Operação e abordagem
Segundo relatos de fontes da Receita, os servidores participavam de uma operação regular e autorizada de combate ao tráfico de drogas em área de mata nas proximidades do aeroporto quando foram interceptados por agentes da PF.
De acordo com representantes sindicais, os analistas atuavam com autorização formal da chefia da Receita para ações de vigilância. Durante a abordagem, equipamentos utilizados na operação teriam sido recolhidos.
A Polícia Federal não se manifestou até a publicação desta reportagem. A Receita Federal informou que não comentaria o caso.
Suspeita de usurpação de função
A usurpação de função pública é crime previsto no Código Penal e ocorre quando alguém exerce atribuições exclusivas de determinado cargo sem ter competência legal para isso.
Conforme relatos de dirigentes sindicais, a petição apresentada pela PF mencionaria, de forma circunstancial, suspeitas relacionadas à facilitação de tráfico de drogas, mas também apontaria possível conflito de competências entre os órgãos como motivação da ação.
O presidente do Sindifisco Nacional, Dão Real Pereira dos Santos, afirmou que os analistas atuavam dentro das atribuições legais da Receita em recinto alfandegado e que não há conhecimento da existência de inquérito formal instaurado contra os servidores.
Disputa por competências em áreas alfandegadas
O episódio ocorre em meio a um cenário de tensão entre PF e Receita quanto à definição de competências nos aeroportos e portos do país.
A Receita sustenta que a legislação estabelece sua precedência de atuação nos recintos alfandegados, enquanto a Polícia Federal argumenta que a segurança aeroportuária está sob sua responsabilidade, o que incluiria áreas de fiscalização.
A crise foi intensificada em janeiro, quando a PF proibiu gravações do programa Aeroporto: Área Restrita, exibido pelo Discovery Channel, que retrata o trabalho de fiscalização em aeroportos.

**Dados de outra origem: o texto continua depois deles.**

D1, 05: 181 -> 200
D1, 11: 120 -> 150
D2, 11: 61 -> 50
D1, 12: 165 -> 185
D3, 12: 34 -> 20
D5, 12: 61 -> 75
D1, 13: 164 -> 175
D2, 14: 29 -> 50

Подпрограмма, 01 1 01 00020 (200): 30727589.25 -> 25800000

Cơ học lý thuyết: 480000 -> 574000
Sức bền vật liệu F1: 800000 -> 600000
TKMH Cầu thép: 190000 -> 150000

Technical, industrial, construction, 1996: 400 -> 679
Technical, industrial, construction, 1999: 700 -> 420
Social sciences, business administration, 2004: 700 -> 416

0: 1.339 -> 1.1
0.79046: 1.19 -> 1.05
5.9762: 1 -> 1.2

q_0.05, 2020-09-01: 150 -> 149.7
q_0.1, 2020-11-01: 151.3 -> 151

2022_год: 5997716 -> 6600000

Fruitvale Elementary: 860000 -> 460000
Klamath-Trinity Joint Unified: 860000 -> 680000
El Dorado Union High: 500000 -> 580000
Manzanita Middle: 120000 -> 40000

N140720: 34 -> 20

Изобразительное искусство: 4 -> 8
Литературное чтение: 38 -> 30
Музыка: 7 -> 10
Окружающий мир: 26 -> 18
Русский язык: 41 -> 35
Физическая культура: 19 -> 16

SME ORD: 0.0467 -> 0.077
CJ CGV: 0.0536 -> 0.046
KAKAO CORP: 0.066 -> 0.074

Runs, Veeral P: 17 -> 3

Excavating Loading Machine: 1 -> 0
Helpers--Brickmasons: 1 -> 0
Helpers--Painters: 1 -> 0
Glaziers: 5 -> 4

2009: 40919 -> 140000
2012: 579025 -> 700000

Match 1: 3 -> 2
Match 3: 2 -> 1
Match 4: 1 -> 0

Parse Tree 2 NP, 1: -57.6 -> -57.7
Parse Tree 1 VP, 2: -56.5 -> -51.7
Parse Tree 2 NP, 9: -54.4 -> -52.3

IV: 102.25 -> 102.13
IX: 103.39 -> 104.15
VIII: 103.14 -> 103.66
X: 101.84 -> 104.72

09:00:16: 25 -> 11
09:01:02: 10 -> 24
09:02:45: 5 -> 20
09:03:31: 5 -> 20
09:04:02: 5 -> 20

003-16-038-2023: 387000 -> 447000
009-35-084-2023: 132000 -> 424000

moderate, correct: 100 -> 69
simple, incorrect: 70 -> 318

A decisão incluiu o indeferimento de credenciais em Guarulhos e a cassação de permissões em outros terminais.
Clima institucional
Representantes de entidades sindicais avaliam que o clima entre os dois órgãos é instável e defendem a criação de norma clara que delimite a atuação de cada instituição dentro dos recintos alfandegados.
A tensão também ocorre após episódios recentes envolvendo investigações sobre suposta quebra de sigilo fiscal de ministros do Supremo Tribunal Federal, o que já havia contribuído para o desgaste institucional.
Até o momento, não houve manifestação pública conjunta das direções da PF e da Receita sobre o caso.